One question that pops into my mind is, are the free weeks and airline tickets already used or will you get them with the resale purchase of the membership?

Itchyfeet,
The AI rates vary by season and which resort you stay at the cheapest rate is 1460 for the week for mid august to late dec to 3304 for a week for during high time the week of christmas and new years.  Both of these rates are per room for two people.  You have to look at things a little differently becaue you are not required to pay MF the rates cover your maint fee + the extras and your meals.
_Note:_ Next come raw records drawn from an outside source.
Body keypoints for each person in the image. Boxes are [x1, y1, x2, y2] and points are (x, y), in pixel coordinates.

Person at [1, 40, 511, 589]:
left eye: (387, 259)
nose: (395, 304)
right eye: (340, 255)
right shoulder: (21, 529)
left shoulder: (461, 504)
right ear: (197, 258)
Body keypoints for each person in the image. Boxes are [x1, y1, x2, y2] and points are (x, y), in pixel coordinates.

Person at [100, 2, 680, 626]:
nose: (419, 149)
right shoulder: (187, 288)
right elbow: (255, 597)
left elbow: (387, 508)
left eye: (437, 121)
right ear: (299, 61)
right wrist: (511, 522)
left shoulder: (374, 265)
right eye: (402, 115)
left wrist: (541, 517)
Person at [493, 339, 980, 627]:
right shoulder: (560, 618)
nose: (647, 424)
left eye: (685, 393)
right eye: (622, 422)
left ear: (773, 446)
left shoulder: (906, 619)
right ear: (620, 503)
let me know if you guys have any more questions, I'm always happy to help!

Kathy


----------



## jtcolson

My husband and I are interested in purchasing 50 weeks from an existing Palace resort VIP premier member that has over 200 weeks.  Does anyone know if they will create a new member number for us and transfer these weeks into our name?  How does that work?  Thanks in advance for the help.


----------



## venomous99

i know this is an old thread but ill answer the question...
as far as i know, palace resorts doesnt offer this option for those buying several weeks from a member. basically this would have to be managed through the member who would grant you access to use their membership weeks. obviously, this method isnt attractive for both member and potential buyer 

on older timeshare memberships such as world vacation travel, they used to issue numbered certificates that were assigned to a particular membership so as a member, you could give/sell the certificate weeks to whoever u wanted.  they no longer do this.


----------



## Semi-Retired

*Wanting to BUY Palace Resort weeks*

We Love the Palace Resorts (Moon Palace). We would like to buy a members remaining weeks rather than through the resort . I seem to find many rentals , but I don't see any members wanting to sell their package of weeks . Why is that ?


----------